BEGIN DATA FOR ANALYSIS

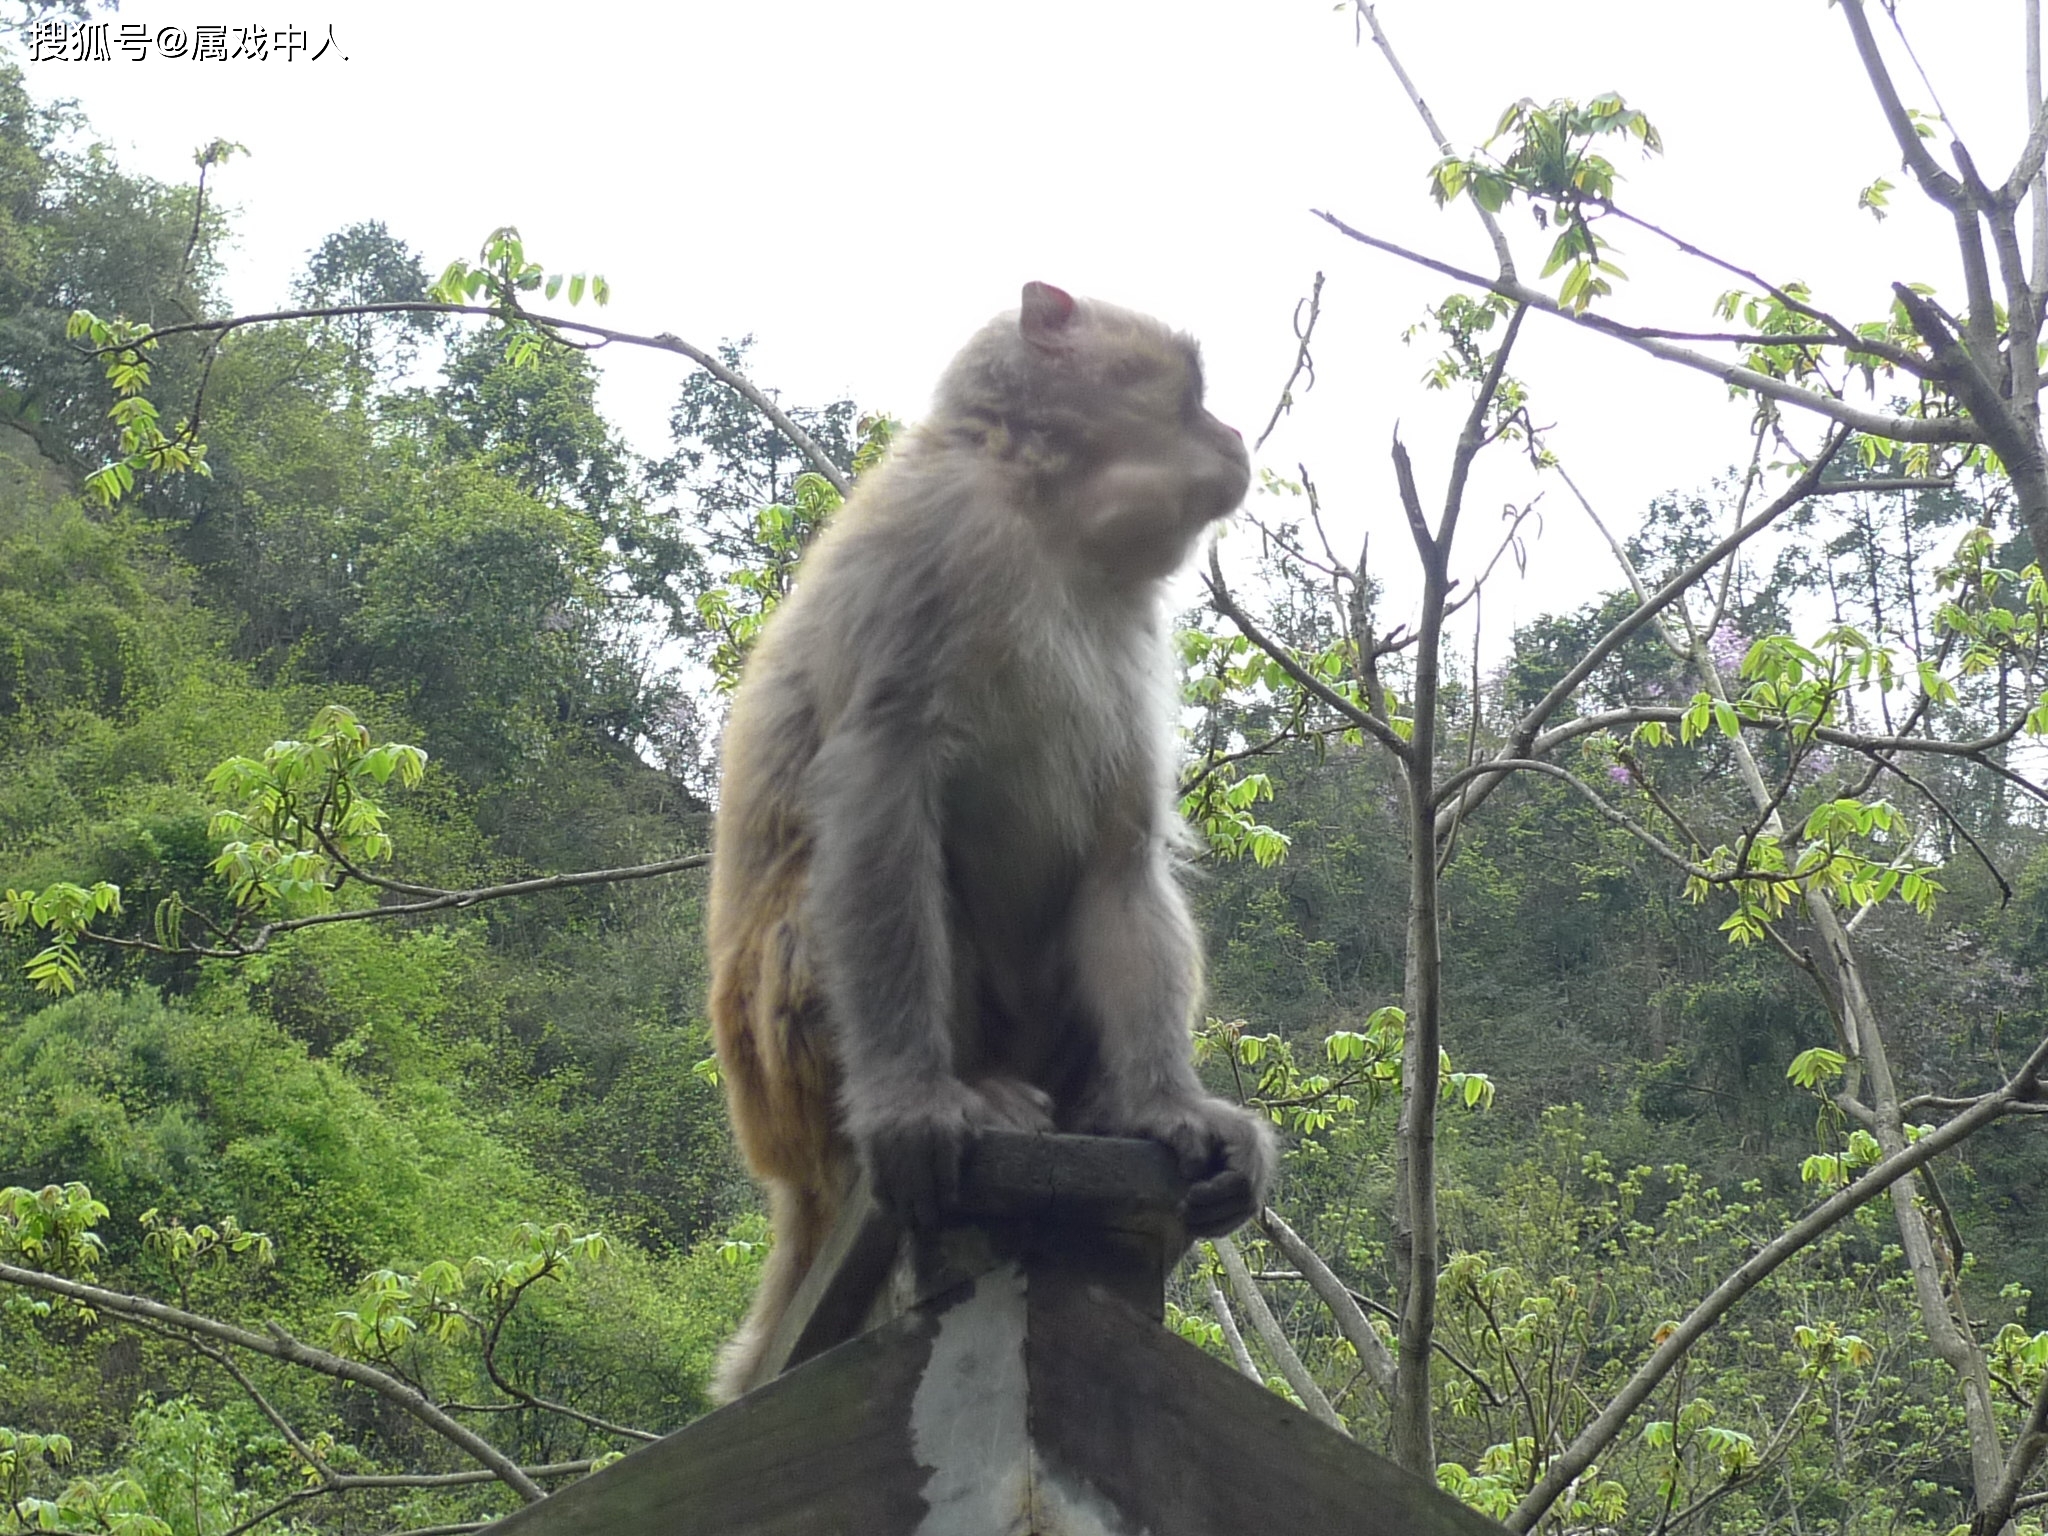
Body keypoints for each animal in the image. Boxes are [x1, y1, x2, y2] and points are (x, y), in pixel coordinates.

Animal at [712, 280, 1269, 1409]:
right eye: (1190, 389)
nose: (1234, 433)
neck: (1049, 523)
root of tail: (784, 1169)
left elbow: (1120, 857)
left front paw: (1164, 1107)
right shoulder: (926, 543)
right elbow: (880, 788)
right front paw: (910, 1106)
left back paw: (1103, 1104)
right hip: (785, 1062)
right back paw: (958, 1096)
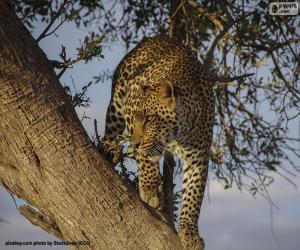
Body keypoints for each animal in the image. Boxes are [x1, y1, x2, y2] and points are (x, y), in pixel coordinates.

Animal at [104, 35, 214, 250]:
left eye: (148, 119)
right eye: (138, 118)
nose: (134, 144)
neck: (178, 133)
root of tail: (152, 38)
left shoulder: (198, 158)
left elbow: (193, 197)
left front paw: (189, 233)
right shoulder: (130, 108)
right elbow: (145, 159)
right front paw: (151, 189)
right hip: (117, 105)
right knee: (109, 131)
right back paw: (109, 150)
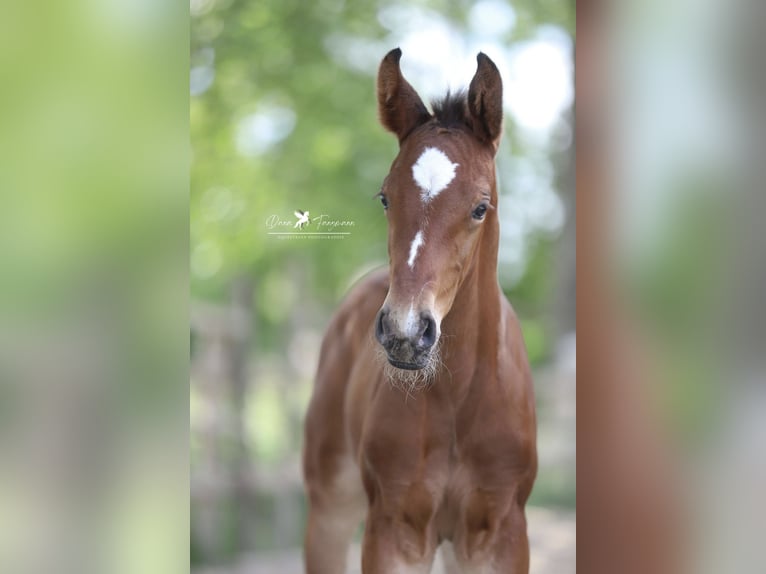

END DATA FOR ANALYSIS

▸ TASK DESCRIPTION:
Pull every line that holds the string "shoulder" out of the records.

▸ WRITTEN ANSWER:
right shoulder: (926, 543)
left shoulder: (198, 158)
right shoulder: (130, 108)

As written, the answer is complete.